In future, CFOs and finance professionals will use AI to interact with those systems in different ways. They will use natural conversational language to create reports, run analyses, and produce forecasts. The skill will lie in knowing what questions to ask and recognising where the data’s potential value might lie.
Use of GenAI to be a competitive differentiator
A new approach to data gathering will also be required in many instances. CFOs will need to look beyond finance to other functions and departments to source data for use in forecasts and strategic guidance, and very importantly to understand those departments’ key needs. That will require an understanding of where data gets sourced from, how it flows from one system to another, where the bottlenecks lie, where data is leaking or getting lost, and what issues need to be addressed to improve data availability. Having access to that data from across the business and from outside the business in the form of external market reports and so on, will be of crucial importance to realising the benefits of GenAI in the finance function.
This applies to all areas of an organisation. Department and division heads will need to understand not just their own area of the business, but all business functions and ensure that data flows between them as appropriate and required.
GenAI is far from faultless, however, and trust is a major issue. For example, no CFO will be willing to sign-off on financial statements if the finance team does not know how to check the GenAI outputs they are based on.
Explainability is another challenge. If a certain system is being used to produce statements or reports, the CFO must be able to explain how it works and how it comes to its conclusions. And therein lies another issue, inconsistency. At present, you can ask GenAI the same question 50 times and get a different answer on each occasion. That may be acceptable for marketing content, but it certainly will not work for financial statements and forecasts, where trust and data integrity is of utmost importance.
Fortunately, GenAI developers and organisations integrating the technology into other software systems are addressing these issues and the technology is improving at a rapid pace. But it is still not at a stage where it can be fully relied on. Humans will need to be kept in the loop at all times to verify the outputs and ensure that the systems are not hallucinating or being creative when they should not be.
The use of GenAI by CFOs and finance functions to support strategic decision making in their organisations will soon be a competitive differentiator. This means that even if they are not currently using GenAI in their organisations, CFOs need to experiment with it, understand how it works, what it can do, and the value it can bring to the business.

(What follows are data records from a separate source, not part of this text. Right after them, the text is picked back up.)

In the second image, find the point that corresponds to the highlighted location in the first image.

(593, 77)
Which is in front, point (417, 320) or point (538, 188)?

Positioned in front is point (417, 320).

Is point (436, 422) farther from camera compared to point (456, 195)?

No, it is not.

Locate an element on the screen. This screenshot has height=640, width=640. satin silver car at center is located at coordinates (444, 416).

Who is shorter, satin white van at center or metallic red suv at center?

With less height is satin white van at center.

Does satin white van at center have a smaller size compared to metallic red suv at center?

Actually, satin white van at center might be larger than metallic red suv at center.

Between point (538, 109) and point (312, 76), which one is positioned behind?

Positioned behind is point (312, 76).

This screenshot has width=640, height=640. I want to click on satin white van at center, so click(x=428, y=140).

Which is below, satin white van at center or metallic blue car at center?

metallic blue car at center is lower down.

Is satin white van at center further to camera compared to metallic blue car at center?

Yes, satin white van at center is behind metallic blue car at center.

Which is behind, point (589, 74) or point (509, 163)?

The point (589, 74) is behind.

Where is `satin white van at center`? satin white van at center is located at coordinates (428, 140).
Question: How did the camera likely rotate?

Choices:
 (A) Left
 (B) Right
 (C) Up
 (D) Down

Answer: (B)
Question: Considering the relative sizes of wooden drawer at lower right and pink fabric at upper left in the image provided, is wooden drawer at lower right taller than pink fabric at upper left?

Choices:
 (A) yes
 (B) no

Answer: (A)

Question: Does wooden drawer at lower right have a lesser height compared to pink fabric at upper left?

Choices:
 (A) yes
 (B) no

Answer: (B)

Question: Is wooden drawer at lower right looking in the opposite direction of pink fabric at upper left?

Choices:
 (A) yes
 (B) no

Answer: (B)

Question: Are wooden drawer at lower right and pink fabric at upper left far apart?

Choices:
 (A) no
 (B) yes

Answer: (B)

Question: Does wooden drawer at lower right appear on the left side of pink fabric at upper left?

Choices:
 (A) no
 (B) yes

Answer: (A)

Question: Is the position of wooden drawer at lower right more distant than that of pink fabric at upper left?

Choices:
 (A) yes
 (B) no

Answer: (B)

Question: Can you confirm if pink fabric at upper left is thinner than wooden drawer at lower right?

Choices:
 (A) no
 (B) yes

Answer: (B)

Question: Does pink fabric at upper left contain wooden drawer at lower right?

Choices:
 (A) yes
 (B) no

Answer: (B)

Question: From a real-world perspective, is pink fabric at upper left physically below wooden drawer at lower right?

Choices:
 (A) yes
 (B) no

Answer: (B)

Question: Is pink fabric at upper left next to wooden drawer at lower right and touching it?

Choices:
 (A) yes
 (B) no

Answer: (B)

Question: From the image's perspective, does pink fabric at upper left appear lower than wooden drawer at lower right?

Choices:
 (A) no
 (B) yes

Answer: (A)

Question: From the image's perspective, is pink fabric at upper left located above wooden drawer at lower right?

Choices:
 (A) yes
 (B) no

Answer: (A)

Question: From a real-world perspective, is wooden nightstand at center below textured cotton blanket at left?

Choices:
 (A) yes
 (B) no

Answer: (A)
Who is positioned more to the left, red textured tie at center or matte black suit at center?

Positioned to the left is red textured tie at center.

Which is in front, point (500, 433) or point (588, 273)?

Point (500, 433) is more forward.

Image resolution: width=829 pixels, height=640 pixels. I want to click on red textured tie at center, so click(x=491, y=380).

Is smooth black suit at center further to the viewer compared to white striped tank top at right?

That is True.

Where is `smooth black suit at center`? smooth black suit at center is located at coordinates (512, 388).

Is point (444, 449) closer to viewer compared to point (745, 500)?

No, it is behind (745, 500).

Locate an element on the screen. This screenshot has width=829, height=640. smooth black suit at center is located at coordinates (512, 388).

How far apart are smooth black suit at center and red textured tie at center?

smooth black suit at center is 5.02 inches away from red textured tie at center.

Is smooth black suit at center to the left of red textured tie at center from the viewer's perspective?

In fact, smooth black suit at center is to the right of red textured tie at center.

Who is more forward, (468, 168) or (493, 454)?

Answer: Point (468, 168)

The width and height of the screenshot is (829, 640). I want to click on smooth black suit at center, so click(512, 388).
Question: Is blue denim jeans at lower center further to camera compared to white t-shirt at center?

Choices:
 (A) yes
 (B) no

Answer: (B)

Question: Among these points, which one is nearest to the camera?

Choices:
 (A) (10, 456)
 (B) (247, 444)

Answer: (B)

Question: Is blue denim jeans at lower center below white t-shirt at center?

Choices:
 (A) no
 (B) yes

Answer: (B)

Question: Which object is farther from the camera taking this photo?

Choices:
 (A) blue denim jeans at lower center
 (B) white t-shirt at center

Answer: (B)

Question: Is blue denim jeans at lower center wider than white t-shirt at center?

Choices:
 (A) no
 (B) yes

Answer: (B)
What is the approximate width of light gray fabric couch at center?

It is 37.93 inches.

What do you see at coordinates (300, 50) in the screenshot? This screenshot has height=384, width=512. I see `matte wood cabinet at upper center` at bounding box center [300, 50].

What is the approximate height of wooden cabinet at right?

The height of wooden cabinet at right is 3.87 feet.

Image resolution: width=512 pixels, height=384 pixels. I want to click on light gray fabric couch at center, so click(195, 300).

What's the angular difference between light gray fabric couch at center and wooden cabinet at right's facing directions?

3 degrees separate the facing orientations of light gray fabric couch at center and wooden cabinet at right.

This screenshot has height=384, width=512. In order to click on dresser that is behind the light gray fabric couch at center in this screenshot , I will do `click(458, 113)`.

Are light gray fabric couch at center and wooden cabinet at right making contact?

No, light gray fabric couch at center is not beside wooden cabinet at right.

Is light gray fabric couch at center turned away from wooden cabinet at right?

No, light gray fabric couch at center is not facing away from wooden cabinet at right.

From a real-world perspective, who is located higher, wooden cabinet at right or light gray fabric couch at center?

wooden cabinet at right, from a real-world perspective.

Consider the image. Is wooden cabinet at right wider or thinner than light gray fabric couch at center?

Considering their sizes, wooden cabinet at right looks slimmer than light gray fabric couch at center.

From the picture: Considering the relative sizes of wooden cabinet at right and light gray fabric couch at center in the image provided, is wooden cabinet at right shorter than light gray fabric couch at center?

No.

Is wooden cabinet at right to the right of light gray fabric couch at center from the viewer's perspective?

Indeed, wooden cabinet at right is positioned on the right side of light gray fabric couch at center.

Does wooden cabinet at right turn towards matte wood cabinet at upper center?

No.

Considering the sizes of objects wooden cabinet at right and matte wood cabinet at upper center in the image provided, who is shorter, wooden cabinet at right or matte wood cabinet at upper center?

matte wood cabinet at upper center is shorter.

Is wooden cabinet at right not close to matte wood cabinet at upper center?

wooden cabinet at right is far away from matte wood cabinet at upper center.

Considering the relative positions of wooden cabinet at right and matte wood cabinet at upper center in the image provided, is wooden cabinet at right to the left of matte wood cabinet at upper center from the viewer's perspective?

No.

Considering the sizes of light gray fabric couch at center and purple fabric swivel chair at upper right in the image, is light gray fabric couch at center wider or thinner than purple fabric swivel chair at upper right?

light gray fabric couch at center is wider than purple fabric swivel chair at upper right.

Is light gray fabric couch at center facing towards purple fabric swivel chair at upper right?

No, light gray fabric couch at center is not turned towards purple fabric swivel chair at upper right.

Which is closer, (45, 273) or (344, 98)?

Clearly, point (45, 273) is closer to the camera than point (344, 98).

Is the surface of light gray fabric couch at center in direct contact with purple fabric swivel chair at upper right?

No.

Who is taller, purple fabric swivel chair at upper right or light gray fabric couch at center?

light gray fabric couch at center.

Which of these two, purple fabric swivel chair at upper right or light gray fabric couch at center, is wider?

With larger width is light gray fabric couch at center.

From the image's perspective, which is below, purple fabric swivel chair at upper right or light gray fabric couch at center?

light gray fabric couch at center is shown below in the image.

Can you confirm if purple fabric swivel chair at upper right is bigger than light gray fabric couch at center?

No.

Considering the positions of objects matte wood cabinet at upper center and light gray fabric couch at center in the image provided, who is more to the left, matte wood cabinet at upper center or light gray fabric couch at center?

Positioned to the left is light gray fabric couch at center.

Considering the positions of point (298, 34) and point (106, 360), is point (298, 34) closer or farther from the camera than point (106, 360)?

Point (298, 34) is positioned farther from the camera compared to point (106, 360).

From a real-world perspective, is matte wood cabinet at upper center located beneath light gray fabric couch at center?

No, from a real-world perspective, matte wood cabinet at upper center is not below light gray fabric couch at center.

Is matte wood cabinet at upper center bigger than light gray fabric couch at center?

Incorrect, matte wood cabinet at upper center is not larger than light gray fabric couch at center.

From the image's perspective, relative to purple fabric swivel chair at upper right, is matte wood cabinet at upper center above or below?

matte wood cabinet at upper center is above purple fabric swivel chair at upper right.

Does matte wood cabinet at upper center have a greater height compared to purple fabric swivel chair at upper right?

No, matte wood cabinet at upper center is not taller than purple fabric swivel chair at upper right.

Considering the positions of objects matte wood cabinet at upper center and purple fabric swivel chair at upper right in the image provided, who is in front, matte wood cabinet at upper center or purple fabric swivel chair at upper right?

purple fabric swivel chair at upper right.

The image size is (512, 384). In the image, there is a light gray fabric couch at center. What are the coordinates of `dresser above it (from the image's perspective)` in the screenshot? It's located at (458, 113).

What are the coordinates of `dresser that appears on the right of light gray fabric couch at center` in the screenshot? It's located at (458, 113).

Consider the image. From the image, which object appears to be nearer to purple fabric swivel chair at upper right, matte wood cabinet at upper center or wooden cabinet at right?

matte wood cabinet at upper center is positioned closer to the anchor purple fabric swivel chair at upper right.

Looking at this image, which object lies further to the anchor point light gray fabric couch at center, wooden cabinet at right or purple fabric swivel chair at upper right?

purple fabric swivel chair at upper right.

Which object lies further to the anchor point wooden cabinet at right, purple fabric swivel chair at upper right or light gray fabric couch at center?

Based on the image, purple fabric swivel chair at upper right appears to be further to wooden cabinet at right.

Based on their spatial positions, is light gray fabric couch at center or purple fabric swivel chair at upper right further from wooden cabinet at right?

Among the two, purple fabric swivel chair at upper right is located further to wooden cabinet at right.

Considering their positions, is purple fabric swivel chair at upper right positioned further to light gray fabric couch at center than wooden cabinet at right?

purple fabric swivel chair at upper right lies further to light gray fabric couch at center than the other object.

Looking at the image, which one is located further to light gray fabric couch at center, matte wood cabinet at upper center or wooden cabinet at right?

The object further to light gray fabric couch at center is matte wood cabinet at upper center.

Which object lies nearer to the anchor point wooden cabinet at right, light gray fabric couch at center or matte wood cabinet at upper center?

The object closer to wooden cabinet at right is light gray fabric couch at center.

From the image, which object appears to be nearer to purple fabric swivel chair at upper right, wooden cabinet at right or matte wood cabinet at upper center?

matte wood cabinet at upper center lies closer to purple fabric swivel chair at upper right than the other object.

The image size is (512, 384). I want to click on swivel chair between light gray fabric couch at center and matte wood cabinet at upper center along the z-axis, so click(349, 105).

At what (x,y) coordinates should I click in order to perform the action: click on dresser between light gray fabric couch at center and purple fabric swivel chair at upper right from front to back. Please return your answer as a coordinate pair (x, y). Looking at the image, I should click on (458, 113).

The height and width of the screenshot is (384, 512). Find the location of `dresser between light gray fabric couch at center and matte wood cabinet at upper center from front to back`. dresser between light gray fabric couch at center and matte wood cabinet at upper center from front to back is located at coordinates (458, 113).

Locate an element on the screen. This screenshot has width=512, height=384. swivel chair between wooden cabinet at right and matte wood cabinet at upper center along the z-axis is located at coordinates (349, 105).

More importantly they need to help instil an experimental culture within the organisation where employees at all levels are encouraged to bring forward ideas for use cases without fearing repercussions for aborted pilots or lack of investment. Prioritisation and piloting of potential use cases will allow organisations to swiftly assess where GenAI can deliver value internally, to customers and shareholders. CFOs who fully embrace this early-stage trial and error will ensure that they are not left behind when the technology evolves to a point where it can be trusted, is consistent in its outputs and is fully explainable.
Summary
GenAI has the potential to transform the way finance functions operate and the strategic insights and guidance that CFOs can bring to their organisations. To realise that potential CFOs will need to understand the business needs across different departments, gain access to data from across the organisation, develop basic data science skills, and perhaps experiment with the technology to understand how it works, how to interact with it, and how it can deliver value to the business.